Looks like someone’s engineering senior design project is going better than mine did. That’s the vibe I’m getting anyway – some biomedical engineering students designed something for a class, realized it was actually a good product, and then got some funding to start a company with the goal of mass producing their design. The result is the Somnus Sleep Shirt from Nyx Devices, a “revolutionary way of looking at sleep diagnostics.” This article published recently in the MIT Technology Review gives an overview of their design. In a nutshell, just pop it on and hit the sack. A sensor embedded in the shirt keeps track of changes in your respiration as you snooze, and that information can help you figure out just how much sleep you are actually getting.
The shirt sounds pretty cool in theory, but does it really work – can it really give an accurate picture of sleep? The article mentions that “Analyzing sleep stages based on respiration is still considered experimental.” It does seem that these kids are on to something though. It is known that respiration changes during sleep in several ways. For one thing, most of us tend to “breathe into our chest” when awake. That is, when we take a breath our chest expands and shoulders raise to accommodate the air. When asleep we revert to abdominal breathing, where our abdominal (belly) area expands to make room for the expanding lungs. Further, when humans sleep, the pharynx partially collapses causing changes in the timing of breaths as well as the amount of force required to inhale and exhale. Besides these general changes, more specific changes in respiration occur during different stages of sleep.
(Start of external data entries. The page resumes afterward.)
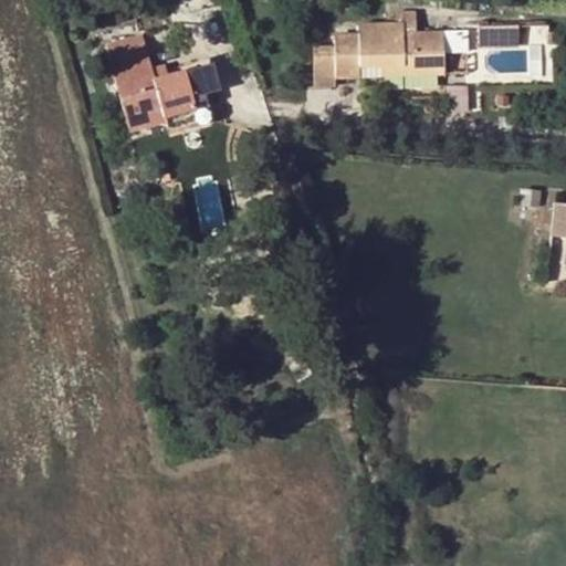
[(442,75),(442,52),(441,33),(415,34),(415,12),(395,13),(395,24),(358,25),(358,35),(334,37),(334,46),(335,77),(359,77),(359,67),(380,67),(402,66),(402,76),(442,75)]
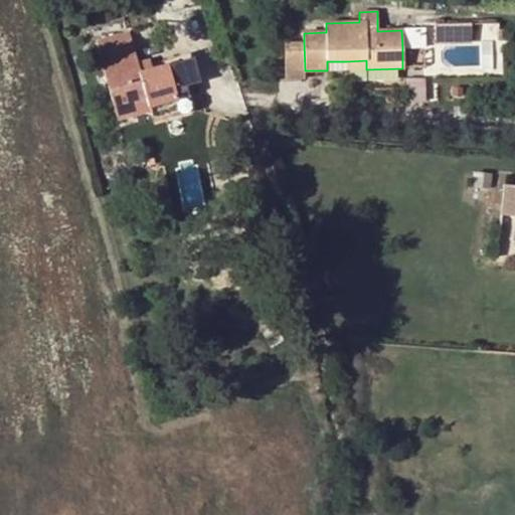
[(472,43),(472,23),(435,24),(436,45),(472,43)]
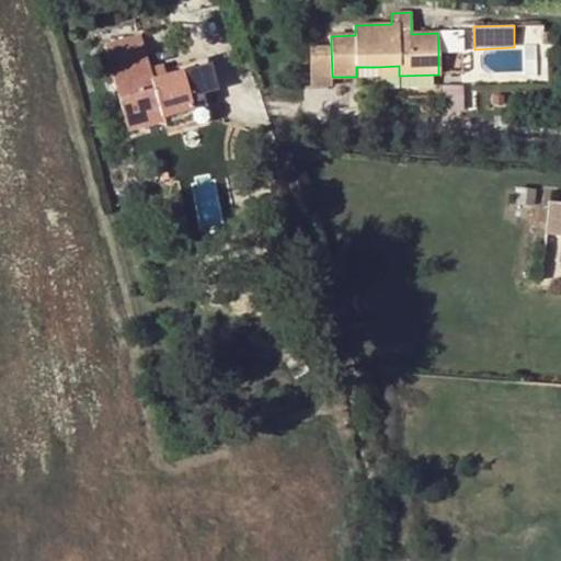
[(437,33),(438,52),(461,50),(461,32),(437,33)]
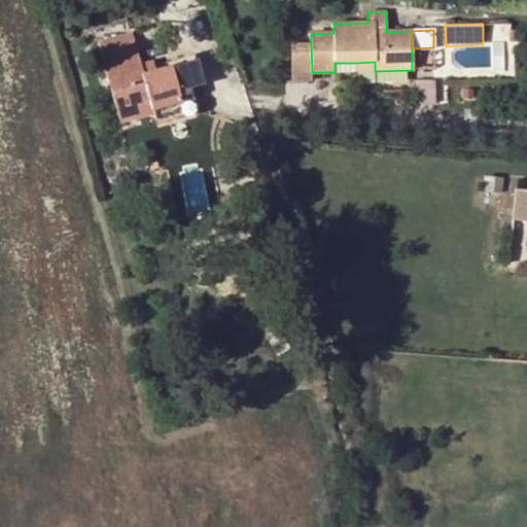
[(521,42),(521,31),(512,31),(512,42),(521,42)]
There are several ways one could monitor respiration: monitor CO2 levels in exhaled air, record the velocity of air as it enters and exits the nose or mouth… I’m just spit balling here. The founders of Nyx devices thought of an easier way – monitor the changing volume of the lungs by quantifying changes in the size of the chest /abdominal cavity. Little information about the technology behind the device is available at the moment, but it looks like stretch sensors are attached to a skin tight t-shirt using iron on patches. As you breathe, the shirt stretches as your lungs expand with air, and the stretch sensors (capacitors) emit an electrical signal that varies according to the amount of stretch. The output contains information on the depth and frequency of breathing, which is recorded on a small chip that is also attached to the shirt. In the morning, upload the data to your computer and the company’s software outputs a “Sleep Depth Chart” and a “Sleep Heat Map” from which you can tell how long you were asleep, and roughly in which stage of sleep you were in.
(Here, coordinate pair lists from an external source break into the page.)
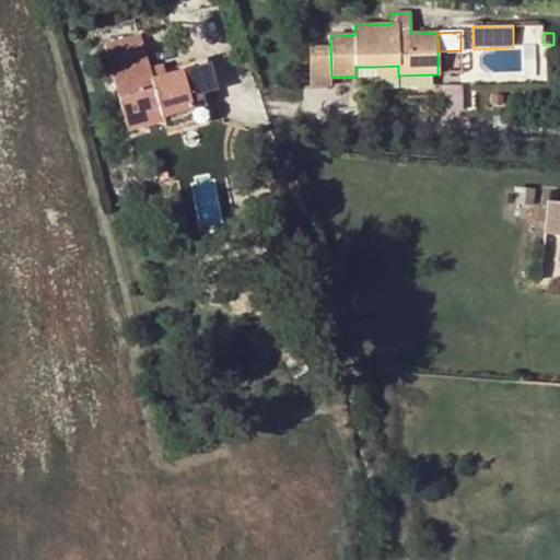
[(190,95),(202,92),(213,90),(207,66),(152,81),(139,35),(104,45),(128,130),(163,120),(162,116),(194,108),(190,95)]
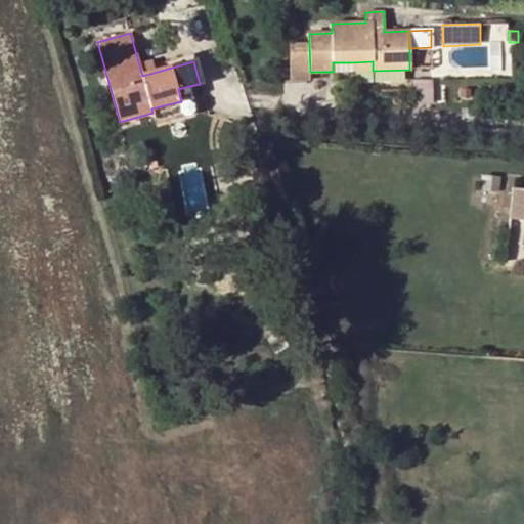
[(310,72),(309,43),(290,43),(291,81),(310,81),(310,72)]
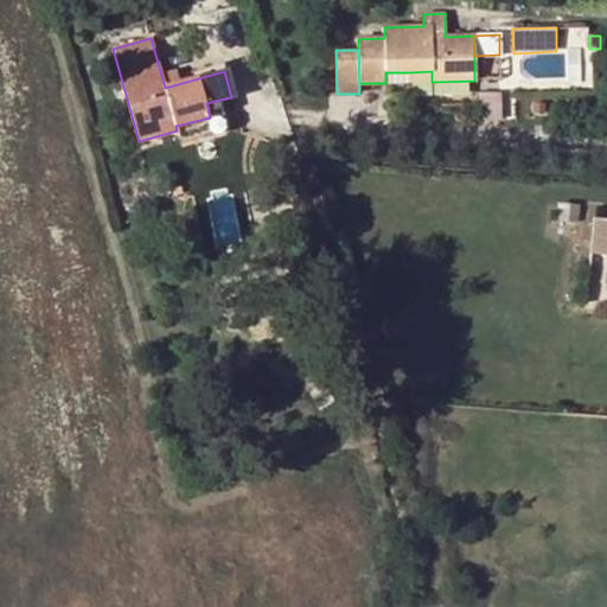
[(408,82),(432,82),(432,71),(408,72),(408,82)]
Pretty cool, but I have some doubts as to the accuracy of the device. We have all woken up in the middle of the night breathing heavily with a bit of sweat on our brow – how would that read? According to the American Academy of Sleep Medicine, “nightmares tend to occur during rapid-eye-movement (REM) sleep.” But if I was huffing and puffing in my dream as I ran away from a three-headed monster, my breath pattern would most certainly not match the deep, regular breathing pattern that is characteristic of REM sleep. Another thing, what if your sheets are particularly static-y one evening and your shirt twists around as you change positions? In that case the sensors would just be recording how twisted the shirt is. Similarly, what if you desire to measure your sleep cycles but you have a sizable beer gut? By the time you wrestle an Under Armor shirt down over your belly the sensors would already be stretched, would any information even be distinguishable from the baseline signal?
These concerns may not matter though, if your main goal is simply to measure higher level sleep attributes. A co-inventor of the shirt, Dr. Matt Bianchi, says that the shirt will be very useful when evaluating the sleep patterns of insomniacs. The MIT article notes that “Bianchi’s previous research has shown that people with insomnia often underestimate how much they sleep, so he wants to determine whether giving them an objective way to measure sleep will help them reassess their condition and improve quality of sleep.” So even if the device isn’t yet accurate enough to give reliable information on stages of sleep, simply knowing how much time spent sleeping (in any stage) might be useful.
Okay okay, so my concerns might be overly nit-picky. I do, though, have one final question: who wants to sleep in Under Armor anyway? That stuff is tight. If I had to go to bed in clothes that tight I wouldn’t even be able to sleep so there wouldn’t be anything interesting to record. Regardless, this is a pretty cool concept and, if it makes it to production, will add to the growing battery of products that are available to monitor sleep at home.